Data, Data, Everywhere

Edward Rodden, CIO, SugarCreek | Monday, 06 February 2017, 10:16 IST

Manufacturers have been connecting devices for many years, but the pace is accelerating with the focus on IoT initiatives. One of the consequences of this proliferation of connected devices in the IoT is a deluge of data, in many forms and in many places. For manufacturing entities, much of this data relates to, or is linked to other data sets.

ERP, Scada, CRM systems, just to name a few, generate significant volumes of data that can and should be tied together for various purposes. Unstructured data from website traffic can also be relevant. In some companies, a common database exists, in others it does not.

Edge processing, where relevant data is filtered and sent “home” from the edge is growing as a means to reduce traffic of unneeded data.

Visualization tools have advanced significantly over the years, to the point an IT skill set is no longer required to construct dashboards, etc. How to get the data to a point a dashboard can be applied, however, has remained the purview of true IT practitioners, either for lack of skill sets or as basic protection of the data from unskilled users.

Traditional Data Warehousing using ETL is still in play, but more and more is viewed as an old and inflexible approach requiring long project cycles and intense resourcing.

When common or compatible databases exist, views can be used to connect data and provide a composite view across databases. This, however, tends to be an iterative process where IT people, who do not understand the business use of the data, go back and forth with users, who do not understand databases. Together they will achieve the view the user wants eventually.

Views can also be of limited use against production data, unless tools like SQL AlwaysOn are used to replicate copies to report against.

The myriad approaches to “Big Data” seems to be in almost constant flux, to the degree that it is nearly impossible to complete an analysis of these approaches without something new being introduced during the analysis.

I remember attending a conference over the last year, listening to a well know speaker advocate Graph databases as the next “big thing.” I messaged my team–“Does anyone know what a Graph database is?” One knew a little about it, the others not much.

On a daily basis, my mailbox is flooded with emails hyping the next big data tool(s) with companies I have not heard of and vague claims of superior functionality.

I read available literature for a few hours each day minimum, but it is hardly enough to keep up with trends and changes.

Additionally, there are ongoing changes in basic infrastructure with the spread of virtualization beyond servers into software defined data centers and networks with micro segmentation and next generation firewalls providing east-west security.

Infrastructure and data based changes are blurring traditional IT roles. Server and Network roles, (traditionally separate roles), are beginning to blend functions. This will likely continue until it will be hard to distinguish between the two.

A newer role of Data Scientist has emerged, but it is likely to become a splintered role by definition as people focus on gaining expertise with specific types of databases and tools.

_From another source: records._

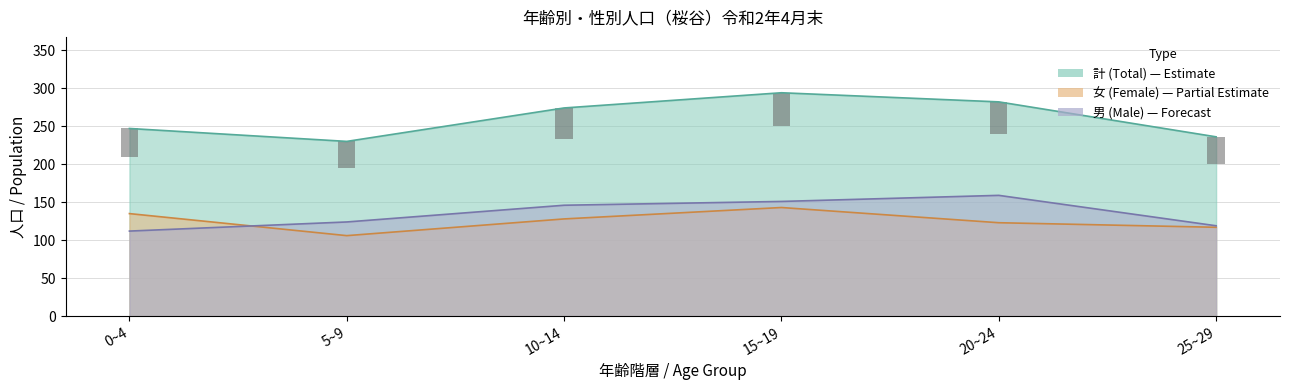

Which series has the largest total across all categories?

total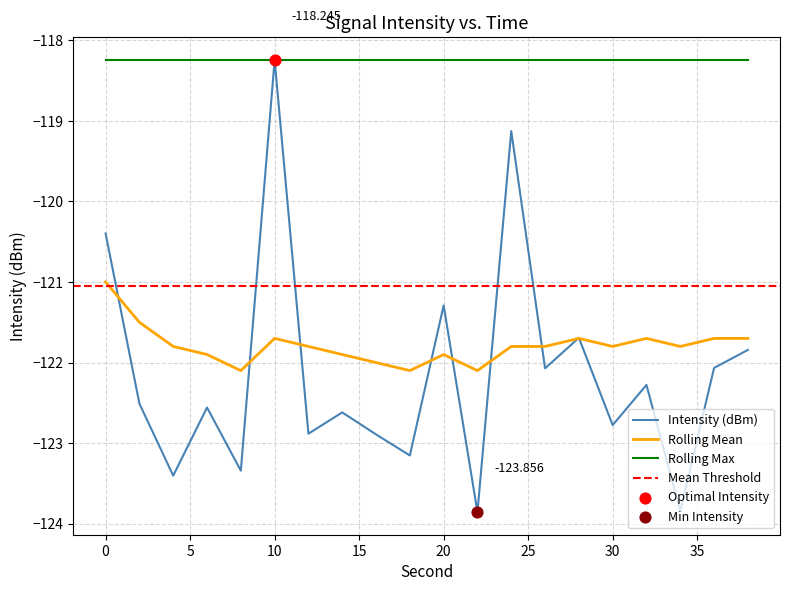

True or false: Rolling Mean and Rolling Max cross at least once.

False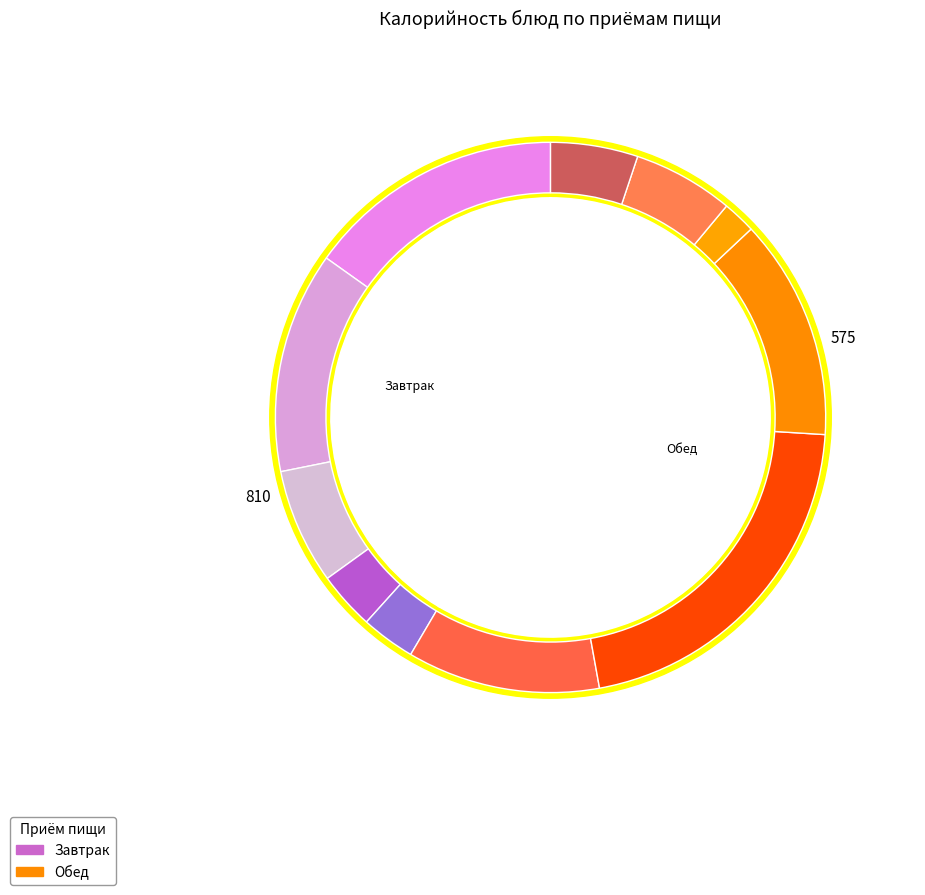

To the nearest percent, what is the difference between the largest and smallest slice percentages?

19%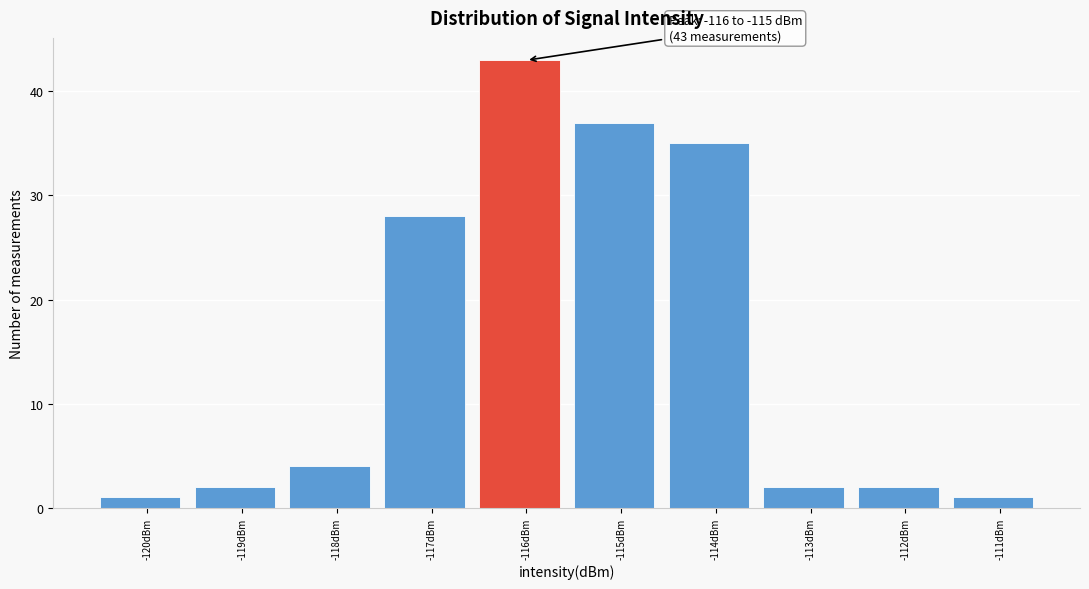

Reading left to right, extract all data points from this chart.

1	2	4	28	43	37	35	2	2	1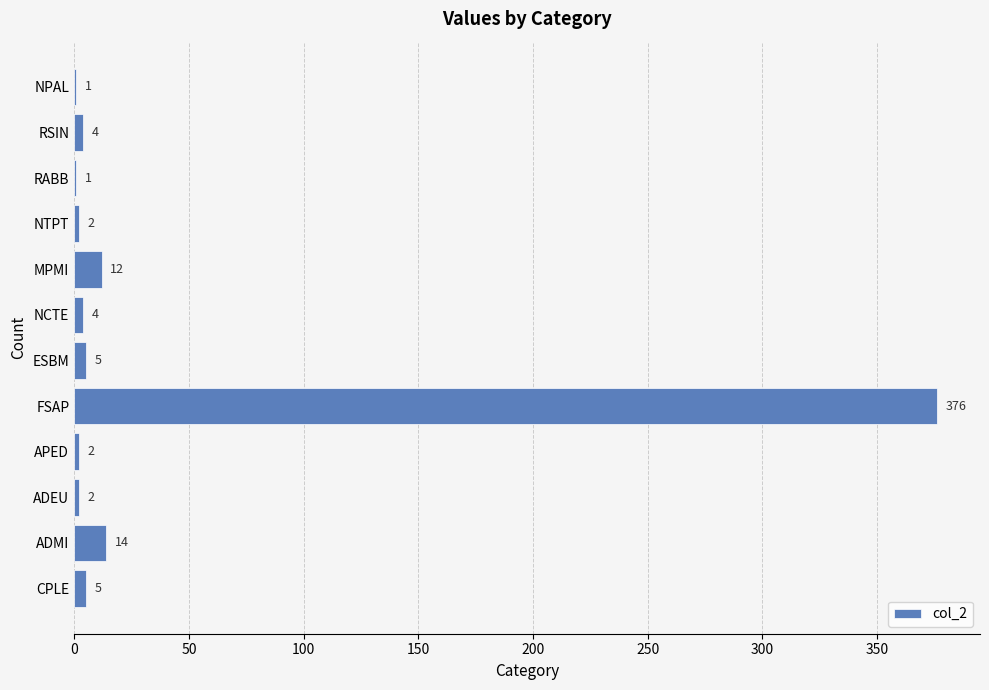

Which label corresponds to the largest value in the chart?

FSAP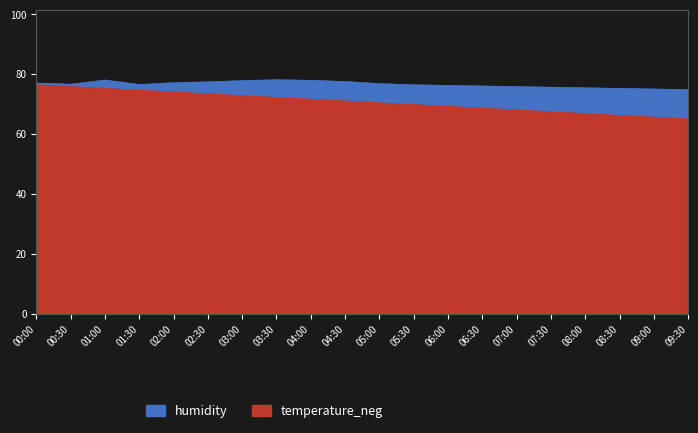

Rank the series by their maximum value, from lowest to highest.

temperature_neg, humidity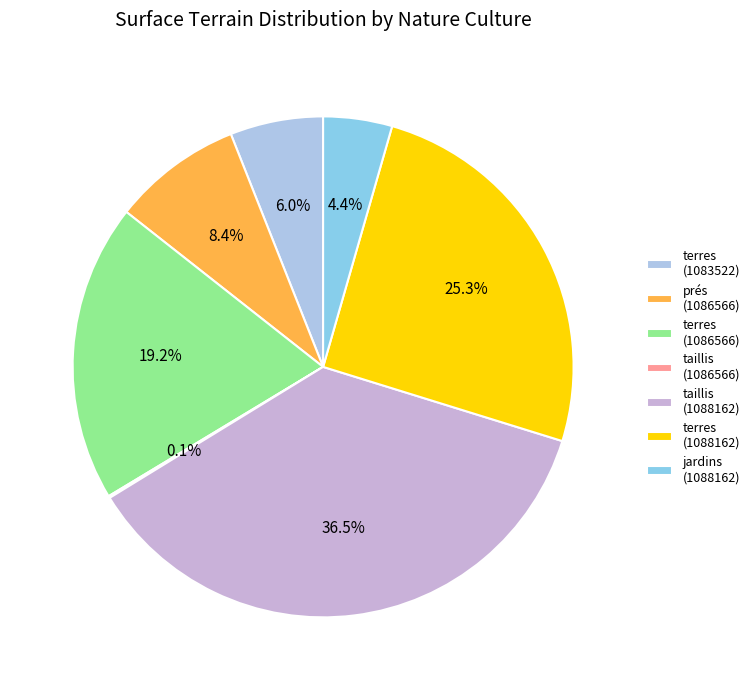

Which slice is the largest?

taillis (1088162)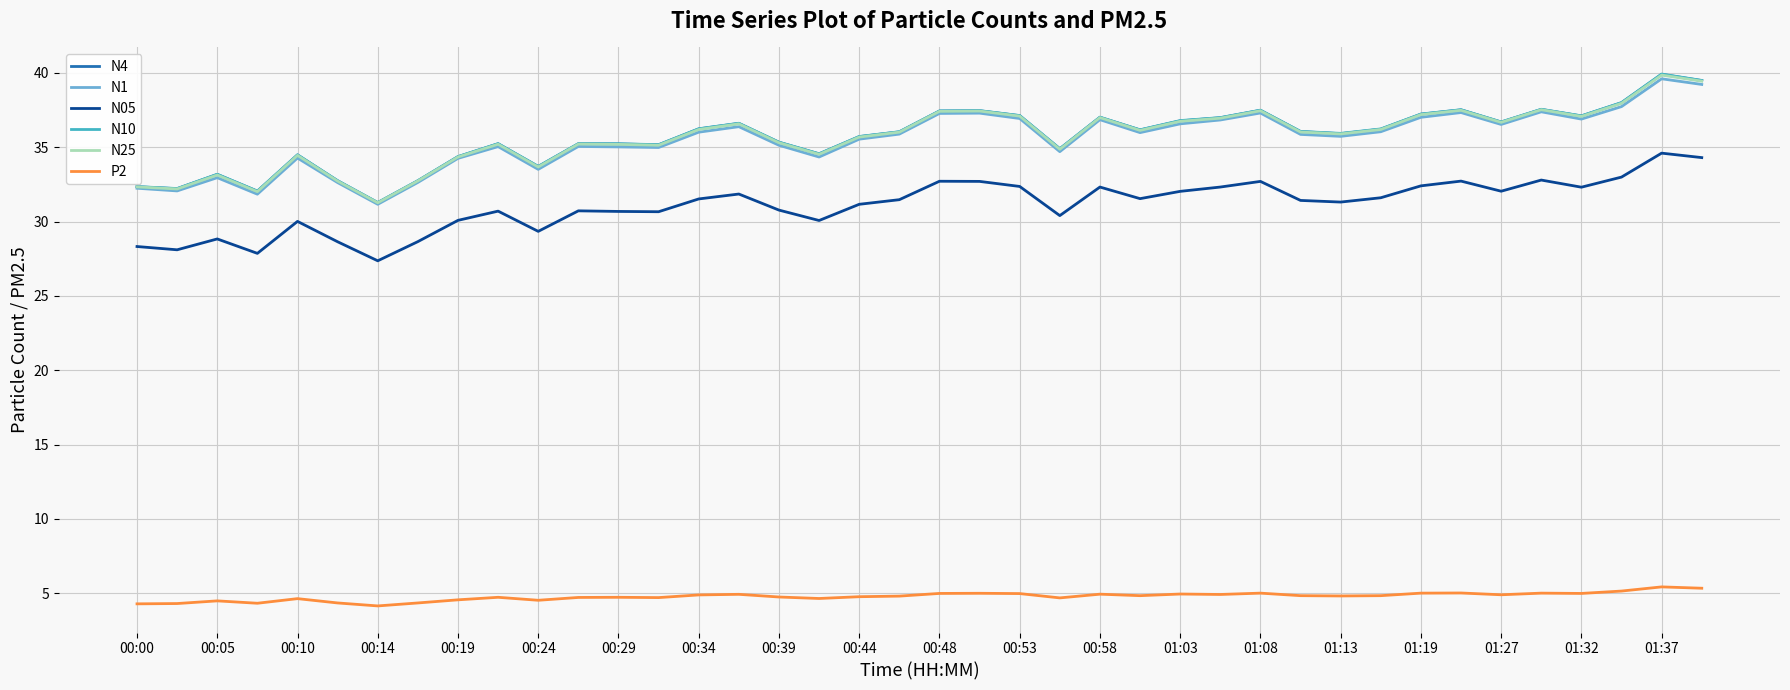

True or false: N10 and N25 intersect in this chart.

False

Many IT groups in mid-size and smaller manufacturing companies tend to be small with skill sets focused around infrastructure and major systems in use. Meeting the changes being described can be a very difficult challenge for such groups as it is hard to encompass all of the various skill sets in a small group.

Machine learning, often referred to as AI, is a very promising approach for a variety of reasons. In the context of databases, AI is probably a misleading term; I would refer to it as “Automated Data Mining” as opposed to self-learning.

Machine learning tools use mathematical algorithms to search for matching data, or links, in the content of multiple databases. As an example, the content of a column in one database containing customer numbers may match to a high degree the content of a column in a second database. This could lead to the presumption that both columns contain customer numbers and a join, or link, may be established on that basis.

Tools of this type can also perform cleaning to varying degrees, such as being capable of recognizing U.S.A. and USA as the same thing to normalize the data accordingly.

In an ideal world, users without IT coding or database skill sets can use tools like these against replicated datasets to define relationships among multiple datasets, clean the data, and join it in such a way that visualization tools can be applied.

Achieving this would relieve IT (and users) of the iterative process of building views between IT and users leading to far more efficient processes in the future.